As long as the pill does not dissolve too quickly, the added residence time in the desired location enables more effective dissolution. The pills can also be designed to overestimate the amount of time prior to dissolution, making the target far more achievable and reproducible provided that retention is reliable and safe, which were among our high priority design goals in creating our new system.


Why did you and the other researchers feel that improvements were needed in the area of gastrointestinal drug adsorption?

The number of approved and pipeline therapeutics exhibiting poor absorption or a narrow absorption window is increasing. We sought to create a system that would enable investigators to test where their compounds achieve the greatest absorption and to determine if prolonging retention for any amount of time would enable oral dosing of a therapeutic that would, otherwise, be unobtainable.

In particular, there is also a large unmet need of localised delivery for GI pathophysiologies, such as inflammatory bowel disease and esophageal cancer, which investigators have been working towards for many years. Our safe oral delivery system would have great therapeutic potential in this area because a number of therapeutics would benefit from prolonged localisation either at their site of action or their site of greatest absorption.

The system could also be used to investigate the absorption of new drugs in various locations to determine where they are best absorbed. This information could be extremely useful for designing an optimal drug delivery system for a new compound. In addition, the system could be beneficial for evaluating existing delivery systems for optimal operation.

Other research has been conducted with magnetic pills. How did you overcome the major challenge of developing a system safe to use in the body?

Our major safety innovation was to monitor the inter‑magnetic force experienced between the magnetic pill and the external magnet, and then to cycle between safe force boundaries. The cyclical application of force is meant to alleviate localised stress periodically, while still maintaining the pill for prolonged durations.

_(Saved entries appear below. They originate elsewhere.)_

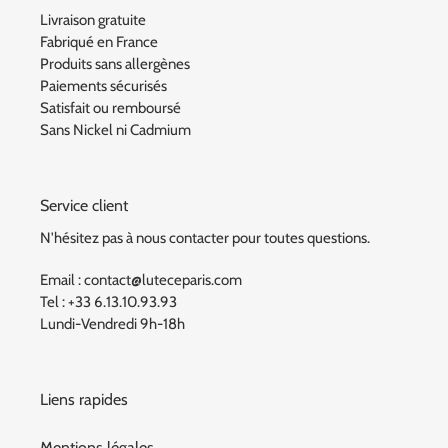
Livraison gratuite
Fabriqué en France
Produits sans allergènes
Paiements sécurisés
Satisfait ou remboursé
Sans Nickel ni Cadmium
Service client
N'hésitez pas à nous contacter pour toutes questions.
Email : contact@luteceparis.com
Tel : +33 6.13.10.93.93
Lundi-Vendredi 9h-18h
Liens rapides
Mentions légales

One of the major challenges of the work was defining a safe upper force limit that would still achieve sufficient inter-magnetic force to retain the magnetic pill, and then to design a feedback system that would cycle between the lower and upper force limits with a frequency that both minimised tissue damage and maximised retention efficacy. As such, the device and testing protocol underwent significant iteration on the way to achieving safe and effective magnetic pill retention.

How do you envision the system being used in a commercial world?

The research is still at an early preclinical stage. In a commercial world, we envision the system first being applied to severe pathophysiologies in which other therapeutic modalities are insufficient; namely cases of severe inflammatory bowel disease, or GI cancers in an in-patient setting.

Ultimately, if proven safe and effective in a clinical environment, we also envision use in an outpatient setting in which magnetic tracking rather than fluoroscopy is used to confirm the location of the magnetic pill.

The next challenges will be to incorporate drug into the system and then to transition into large animal studies. We will prioritise the oral delivery of therapeutics for disease states that currently require more invasive interventions, as well as therapeutics that otherwise exhibit such low oral absorption that they require alternative routes of administration. We would also like to work with investigators who are developing new chemical entities to investigate the site specificity of absorption or potential to increase bioavailability with prolonged retention.